The mother is also blameworthy in another respect. She sends a small girl to do the work that should have been hers. Why? We are not told. Certainly there is a touching bond between Red Riding Hood and the grandmother, as the authors explain early in the story. It was, after all, the old woman who made the cloak whose properties provided the name of the girl. But what’s the relation between the old woman and the mother? One wonders. Why does she allow a frail, elderly woman to live alone, half an hour from the village in which her beloved granddaughter resides? In the modern world, of course, sending an aging parent to an assisted living facility is socially acceptable. In the time of the brothers Grimm, however, the sandwich generation solved the problem by keeping their ill parents in their own home. To do otherwise would incur the wrath of the community.
 
One also wonders why the mother gives specific instructions to the daughter of the red cloak to avoid either loitering or running on the way to grandmother’s house. Doesn’t she know that any kid with a healthy imagination will do exactly the opposite of what she’s told?
 
The moral of the story, as it stands in the first edition, is that the young listener should obey the orders of the parent.

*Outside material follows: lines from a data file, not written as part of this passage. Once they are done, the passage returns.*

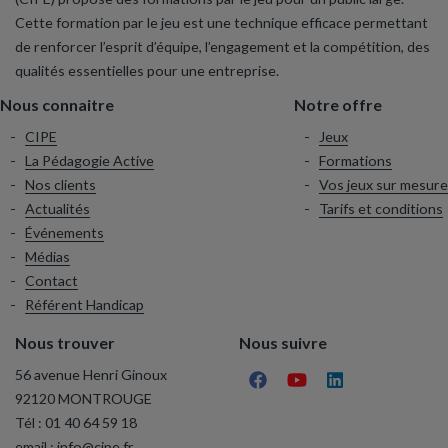
Cette formation par le jeu est une technique efficace permettant
de renforcer l’esprit d’équipe, l’engagement et la compétition, des
qualités essentielles pour une entreprise.
Nous connaitre
Notre offre
CIPE
Jeux
La Pédagogie Active
Formations
Nos clients
Vos jeux sur mesure
Actualités
Tarifs et conditions
Événements
Médias
Contact
Référent Handicap
Nous trouver
Nous suivre
56 avenue Henri Ginoux
92120 MONTROUGE
Tél :
01 40 64 59 18
email :
info@cipe.fr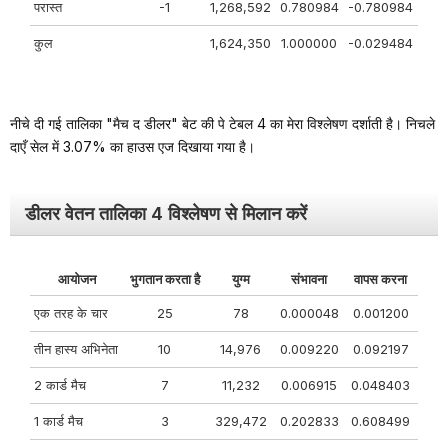
परास्त
-1
1,268,592
0.780984
-0.780984
कुल
1,624,350
1.000000
-0.029484
नीचे दी गई तालिका "मैच द डीलर" बेट की पे टेबल 4 का मेरा विश्लेषण दर्शाती है। निचले
दाएँ सेल में 3.07% का हाउस एज दिखाया गया है।
डीलर वेतन तालिका 4 विश्लेषण से मिलान करें
आयोजन
भुगतान करता है
युग्म
संभावना
वापस करना
एक तरह के चार
25
78
0.000048
0.001200
तीन हास्य अभिनेता
10
14,976
0.009220
0.092197
2 कार्ड मैच
7
11,232
0.006915
0.048403
1 कार्ड मैच
3
329,472
0.202833
0.608499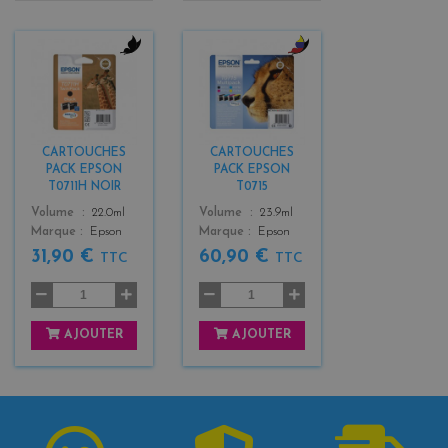
b
b
l
l
a
a
c
c
k
k
CARTOUCHES
CARTOUCHES
+
PACK EPSON
PACK EPSON
3
T0711H NOIR
T0715
Color
Color
Volume
22.0ml
Volume
23.9ml
Marque
Epson
Marque
Epson
31,90 €
60,90 €
TTC
TTC
AJOUTER
AJOUTER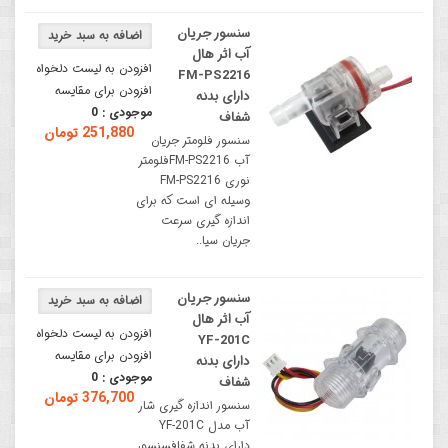
سنسور جریان
آب اثر هال
افزودن به لیست دلخواه
FM-PS2216
افزودن برای مقایسه
دارای بدنه
موجودی :
0
شفاف
251,880 تومان
سنسور فلومتر جریان
آب FM-PS2216فلومتر
نوری FM-PS2216
وسیله ای است که برای
اندازه گیری سرعت
جریان سیا..
سنسور جریان
آب اثر هال
افزودن به لیست دلخواه
YF-201C
افزودن برای مقایسه
دارای بدنه
موجودی :
0
شفاف
376,700 تومان
سنسور اندازه گیری شار
آب مدل YF-201C
دارای بدنه شفافسنسور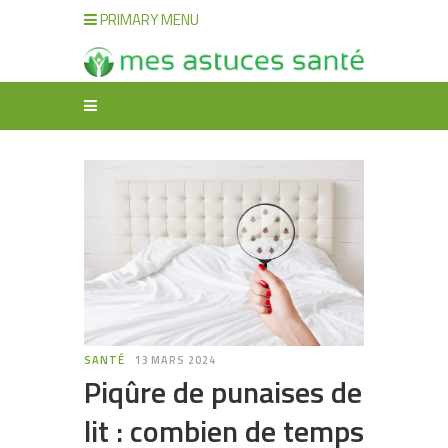
PRIMARY MENU
SANTÉ
13 MARS 2024
Piqûre de punaises de
lit : combien de temps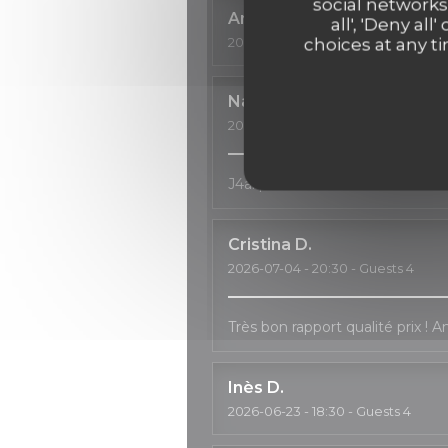
social networks
Anne
C
all', 'Deny a
2026-07-11
- 18:30 - Guests 3
choices at any ti
Natalia
H
2026-07-04
- 20:00 - Guests 2
J4ai passé un très bon moment, 
Cristina
D
2026-07-04
- 20:30 - Guests 4
Très bon rapport qualité prix ! 
Inès
D
2026-06-23
- 18:30 - Guests 4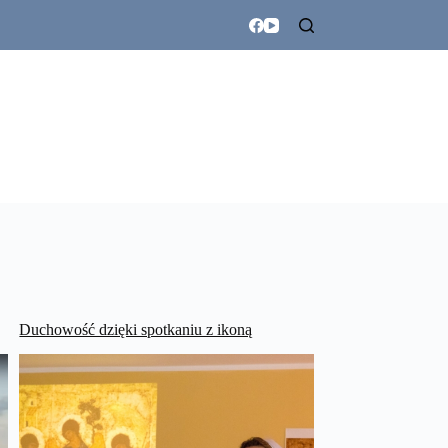
Duchowość dzięki spotkaniu z ikoną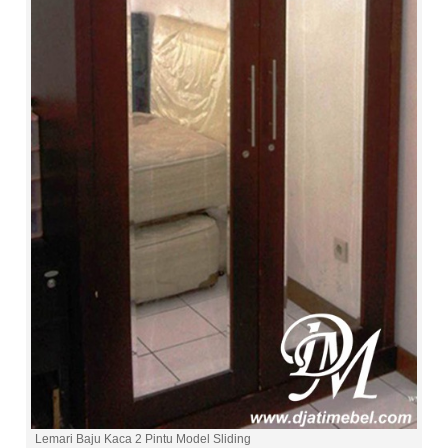
Lemari Baju Kaca 2 Pintu Model Sliding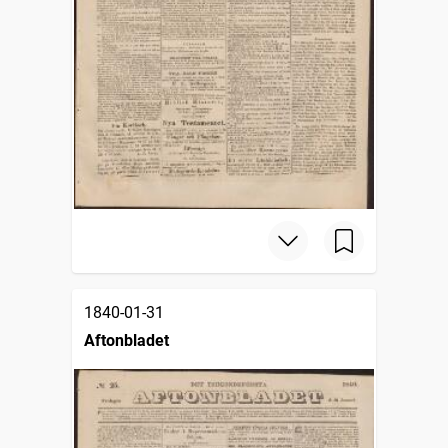
1840-01-31
Aftonbladet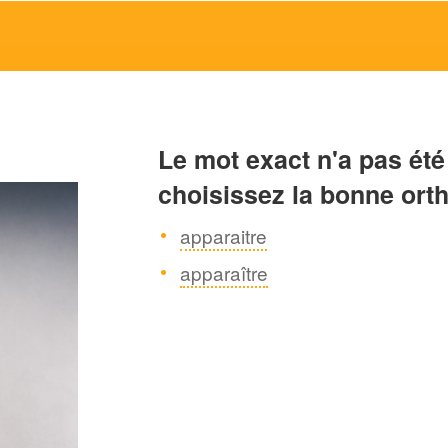
Le mot exact n'a pas été
choisissez la bonne ort
apparaitre
apparaître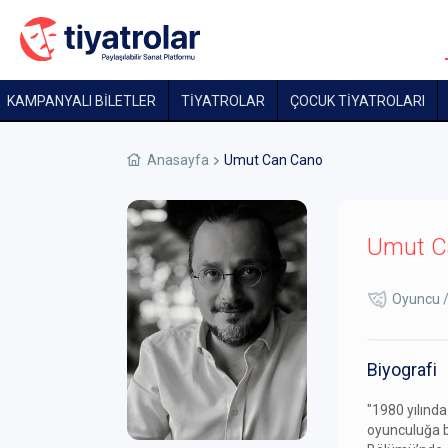
KAMPANYALI BİLETLER
TİYATROLAR
ÇOCUK TIYATROLARI
Anasayfa
Umut Can Cano
Umut C
Oyuncu 
Biyografi
"1980 yılınd
oyunculuğa b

This, at least, is how the story ends: Red Riding Hood learns the lesson that if she dallies in the woods picking flowers when she ought to be skipping off to grandmother’s house, she’ll be eaten by a wolf.
 
One further wonders whether Little Girl Scout wouldn’t have better concluded that the only mistake she made was not knowing that wolves are a dangerous species.
 
In spite of these faults, one must applaud these authors for avoiding the cliché ending in which the young woman runs off with the brave, handsome prince who was wandering the woods disguised as a hunter.